Dr. Stephen Porges is a Distinguished University Scientist at Indiana University, Professor of Psychiatry at the University of North Carolina, and Professor Emeritus at both the University of Illinois at Chicago and the University of Maryland. He is a former president of the Society for Psychophysiological Research and has been president of the Federation of Behavioral, Psychological, and Cognitive Sciences, which represents approximately twenty-thousand biobehavioral scientists. He’s led a number of other organizations and received a wide variety of professional awards.

In 1994 he proposed the Polyvagal Theory, a theory that links the evolution of the mammalian autonomic nervous system to social behavior and emphasizes the importance of physiological states in the expression of behavioral problems and psychiatric disorders. The theory is leading to innovative treatments based on insights into the mechanisms mediating symptoms observed in several behavioral, psychiatric, and physical disorders, and has had a major impact on the field of psychology.

Dr. Porges has published more than 300 peer-reviewed papers across a wide array of disciplines. He’s also the author of several books including The Polyvagal Theory: Neurophysiological foundations of Emotions, Attachment, Communication, and Self-regulation.

Dr.

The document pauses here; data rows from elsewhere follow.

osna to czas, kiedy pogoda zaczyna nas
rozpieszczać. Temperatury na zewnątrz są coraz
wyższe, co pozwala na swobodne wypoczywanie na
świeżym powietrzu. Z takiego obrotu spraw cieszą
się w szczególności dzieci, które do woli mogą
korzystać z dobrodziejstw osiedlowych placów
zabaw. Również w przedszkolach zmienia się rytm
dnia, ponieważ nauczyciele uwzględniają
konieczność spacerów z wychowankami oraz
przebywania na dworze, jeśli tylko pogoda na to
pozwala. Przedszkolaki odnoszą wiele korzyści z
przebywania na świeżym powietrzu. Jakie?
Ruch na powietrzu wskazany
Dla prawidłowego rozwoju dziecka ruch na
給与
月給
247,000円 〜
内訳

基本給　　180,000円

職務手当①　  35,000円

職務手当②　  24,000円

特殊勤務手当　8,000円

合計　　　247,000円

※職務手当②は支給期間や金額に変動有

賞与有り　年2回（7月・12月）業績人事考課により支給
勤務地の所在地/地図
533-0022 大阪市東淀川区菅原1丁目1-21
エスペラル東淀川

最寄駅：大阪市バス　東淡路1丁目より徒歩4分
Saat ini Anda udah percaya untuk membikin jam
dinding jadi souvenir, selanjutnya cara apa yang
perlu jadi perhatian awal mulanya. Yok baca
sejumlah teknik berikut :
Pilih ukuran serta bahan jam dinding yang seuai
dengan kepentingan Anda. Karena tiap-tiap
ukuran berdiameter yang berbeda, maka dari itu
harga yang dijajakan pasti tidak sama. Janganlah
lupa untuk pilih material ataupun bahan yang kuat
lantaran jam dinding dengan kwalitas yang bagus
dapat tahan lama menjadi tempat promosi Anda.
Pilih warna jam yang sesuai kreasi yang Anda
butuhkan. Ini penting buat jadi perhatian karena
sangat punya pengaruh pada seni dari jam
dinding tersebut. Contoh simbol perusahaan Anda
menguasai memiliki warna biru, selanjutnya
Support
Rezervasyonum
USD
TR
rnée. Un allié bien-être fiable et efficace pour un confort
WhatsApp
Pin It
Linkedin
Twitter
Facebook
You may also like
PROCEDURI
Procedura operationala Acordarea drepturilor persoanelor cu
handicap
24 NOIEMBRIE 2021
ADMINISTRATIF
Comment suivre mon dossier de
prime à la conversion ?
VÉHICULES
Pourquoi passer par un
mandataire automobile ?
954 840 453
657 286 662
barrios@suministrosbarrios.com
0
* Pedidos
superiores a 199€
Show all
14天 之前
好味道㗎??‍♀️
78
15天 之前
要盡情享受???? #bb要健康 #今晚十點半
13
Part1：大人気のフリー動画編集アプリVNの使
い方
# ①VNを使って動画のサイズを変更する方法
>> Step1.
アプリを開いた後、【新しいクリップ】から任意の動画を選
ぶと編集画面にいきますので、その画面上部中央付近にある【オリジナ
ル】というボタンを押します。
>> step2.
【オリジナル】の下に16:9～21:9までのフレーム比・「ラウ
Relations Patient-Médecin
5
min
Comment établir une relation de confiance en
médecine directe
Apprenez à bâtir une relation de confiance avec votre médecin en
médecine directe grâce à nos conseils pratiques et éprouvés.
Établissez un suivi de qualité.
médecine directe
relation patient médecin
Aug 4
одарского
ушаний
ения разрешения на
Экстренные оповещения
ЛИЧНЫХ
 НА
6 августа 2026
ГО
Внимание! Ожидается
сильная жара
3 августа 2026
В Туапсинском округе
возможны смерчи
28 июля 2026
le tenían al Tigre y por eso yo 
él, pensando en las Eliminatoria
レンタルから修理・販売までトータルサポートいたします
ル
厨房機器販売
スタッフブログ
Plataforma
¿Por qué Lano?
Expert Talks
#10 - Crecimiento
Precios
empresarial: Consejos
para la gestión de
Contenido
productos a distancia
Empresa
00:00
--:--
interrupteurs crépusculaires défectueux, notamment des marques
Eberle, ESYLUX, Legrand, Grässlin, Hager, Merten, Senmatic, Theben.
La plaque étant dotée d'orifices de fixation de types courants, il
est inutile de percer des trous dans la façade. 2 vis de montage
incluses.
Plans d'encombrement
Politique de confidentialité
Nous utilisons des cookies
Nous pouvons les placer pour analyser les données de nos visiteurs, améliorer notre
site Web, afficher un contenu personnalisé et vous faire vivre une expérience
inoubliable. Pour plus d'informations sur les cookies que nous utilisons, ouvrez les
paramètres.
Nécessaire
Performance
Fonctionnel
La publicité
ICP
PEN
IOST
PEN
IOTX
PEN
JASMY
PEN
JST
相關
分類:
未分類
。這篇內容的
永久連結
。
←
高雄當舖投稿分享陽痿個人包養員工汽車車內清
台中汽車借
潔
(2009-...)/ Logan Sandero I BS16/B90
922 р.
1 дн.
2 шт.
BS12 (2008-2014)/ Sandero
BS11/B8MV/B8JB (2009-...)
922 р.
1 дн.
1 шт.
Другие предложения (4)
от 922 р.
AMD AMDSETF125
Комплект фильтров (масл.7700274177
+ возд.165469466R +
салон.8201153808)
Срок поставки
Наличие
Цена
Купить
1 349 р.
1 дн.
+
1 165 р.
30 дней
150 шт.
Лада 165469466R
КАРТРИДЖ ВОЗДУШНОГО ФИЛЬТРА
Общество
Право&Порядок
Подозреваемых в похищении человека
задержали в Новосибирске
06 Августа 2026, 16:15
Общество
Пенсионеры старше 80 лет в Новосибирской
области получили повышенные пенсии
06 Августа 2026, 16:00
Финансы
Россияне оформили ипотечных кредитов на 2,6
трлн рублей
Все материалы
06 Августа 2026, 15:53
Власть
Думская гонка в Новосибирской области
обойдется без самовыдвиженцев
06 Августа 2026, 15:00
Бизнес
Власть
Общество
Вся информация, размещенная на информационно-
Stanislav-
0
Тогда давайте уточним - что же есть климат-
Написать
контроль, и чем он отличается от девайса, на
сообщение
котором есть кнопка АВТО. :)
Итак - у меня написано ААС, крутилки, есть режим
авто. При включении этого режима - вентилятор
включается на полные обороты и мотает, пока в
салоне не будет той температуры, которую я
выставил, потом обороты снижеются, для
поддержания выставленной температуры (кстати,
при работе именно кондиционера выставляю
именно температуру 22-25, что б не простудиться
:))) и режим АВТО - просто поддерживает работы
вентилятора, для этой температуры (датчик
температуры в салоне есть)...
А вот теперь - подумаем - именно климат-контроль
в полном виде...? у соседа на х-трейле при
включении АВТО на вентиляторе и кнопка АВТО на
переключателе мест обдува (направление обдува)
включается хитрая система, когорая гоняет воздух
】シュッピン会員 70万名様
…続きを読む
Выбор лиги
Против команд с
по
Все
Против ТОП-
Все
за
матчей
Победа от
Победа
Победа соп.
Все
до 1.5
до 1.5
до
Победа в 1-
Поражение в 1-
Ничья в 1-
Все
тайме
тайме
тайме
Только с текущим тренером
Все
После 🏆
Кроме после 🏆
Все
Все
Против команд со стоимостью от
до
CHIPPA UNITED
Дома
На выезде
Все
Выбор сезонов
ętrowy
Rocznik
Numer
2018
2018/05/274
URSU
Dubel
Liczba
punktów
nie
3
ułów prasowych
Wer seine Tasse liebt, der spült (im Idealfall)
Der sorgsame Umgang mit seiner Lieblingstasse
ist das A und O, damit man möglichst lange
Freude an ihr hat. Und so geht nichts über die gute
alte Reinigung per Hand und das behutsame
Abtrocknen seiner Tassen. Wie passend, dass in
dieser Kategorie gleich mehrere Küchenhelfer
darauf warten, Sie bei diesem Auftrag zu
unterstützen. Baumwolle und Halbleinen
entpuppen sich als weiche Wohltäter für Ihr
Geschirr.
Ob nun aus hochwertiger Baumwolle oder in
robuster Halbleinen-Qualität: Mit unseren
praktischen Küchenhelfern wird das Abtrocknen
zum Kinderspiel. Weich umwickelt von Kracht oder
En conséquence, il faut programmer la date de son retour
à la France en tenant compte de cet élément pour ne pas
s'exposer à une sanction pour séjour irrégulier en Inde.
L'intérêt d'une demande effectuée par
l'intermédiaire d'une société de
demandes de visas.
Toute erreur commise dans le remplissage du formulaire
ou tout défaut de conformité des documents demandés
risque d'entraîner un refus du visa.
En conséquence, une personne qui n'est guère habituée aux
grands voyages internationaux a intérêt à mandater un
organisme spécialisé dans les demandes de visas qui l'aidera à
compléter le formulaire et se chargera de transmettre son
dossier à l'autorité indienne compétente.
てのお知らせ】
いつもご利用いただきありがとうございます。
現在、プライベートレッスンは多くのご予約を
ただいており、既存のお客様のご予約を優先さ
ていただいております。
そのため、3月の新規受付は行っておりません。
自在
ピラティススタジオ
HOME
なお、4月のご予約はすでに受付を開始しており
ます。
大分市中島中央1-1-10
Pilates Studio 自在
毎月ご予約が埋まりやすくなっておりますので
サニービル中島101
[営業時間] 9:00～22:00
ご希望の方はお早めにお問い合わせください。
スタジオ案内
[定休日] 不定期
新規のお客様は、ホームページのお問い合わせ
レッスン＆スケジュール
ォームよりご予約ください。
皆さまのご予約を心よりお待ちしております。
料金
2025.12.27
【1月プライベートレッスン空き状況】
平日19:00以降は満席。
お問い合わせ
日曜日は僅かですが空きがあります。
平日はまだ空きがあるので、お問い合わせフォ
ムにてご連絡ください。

Bruce Perry is the Principal of the Neurosequential Network, Senior Fellow of The ChildTrauma Academy, and a Professor (Adjunct) in the Departments of Psychiatry and Behavioral Sciences at the Feinberg School of Medicine at Northwestern University in Chicago and the School of Allied Health at La Trobe University in Melbourne, Australia. From 1993 to 2001 he was the Thomas S. Trammell Research Professor of Psychiatry at Baylor College of Medicine and chief of psychiatry at Texas Children's Hospital.

He’s one of the world’s leading experts on the impact of trauma in childhood, and his work on the impact of abuse, neglect, and trauma on the developing brain has impacted clinical practice, programs, and policy across the world. His work has been instrumental in describing how traumatic events in childhood change the biology of the brain.

Dr. Perry's most recent book, What Happened to You? Conversations on Trauma, Resilience, and Healing, co-authored with Oprah Winfrey, was released earlier this year. Dr. Perry is also the author, with Maia Szalavitz, of The Boy Who Was Raised As A Dog, a bestselling book based on his work with maltreated children, and Born For Love: Why Empathy is Essential and Endangered. Additionally, he’s authored more than 300 journal articles and book chapters and has been the recipient of a variety of professional awards.

Dr. Allison Briscoe-Smith is a child clinical psychologist who specializes in trauma and issues of race. She earned her undergraduate degree from Harvard and then received her Ph.D. in clinical psychology from the University of California, Berkeley. She performed postdoctoral work at the University of California San Francisco/San Francisco General Hospital. She has combined her love of teaching and advocacy by serving as a professor and by directing mental health programs for children experiencing trauma, homelessness, or foster care.

Dr. Briscoe-Smith is also a senior fellow of Berkeley’s Greater Good Science Center and is both a professor and the Director of Diversity, Equity, and Inclusion at the Wright Institute. She provides consultation and training to nonprofits and schools on how to support trauma-informed practices and cultural accountability.

Sharon Salzberg is a world-renowned teacher and New York Times bestselling author. She is widely considered one of the most influential individuals in bringing mindfulness practices to the West, and co-founded the Insight Meditation Society in Barre, Massachusetts alongside Jack Kornfield and Joseph Goldstein. Sharon has been a student of Dipa Ma, Anagarika Munindra, and Sayadaw U Pandita alongside other masters.

Sharon has authored 10 books, and is the host of the fantastic Metta Hour podcast. She was a contributing editor of Oprah’s O Magazine, had her work featured in Time and on NPR, and contributed to panels alongside the Dalai Lama.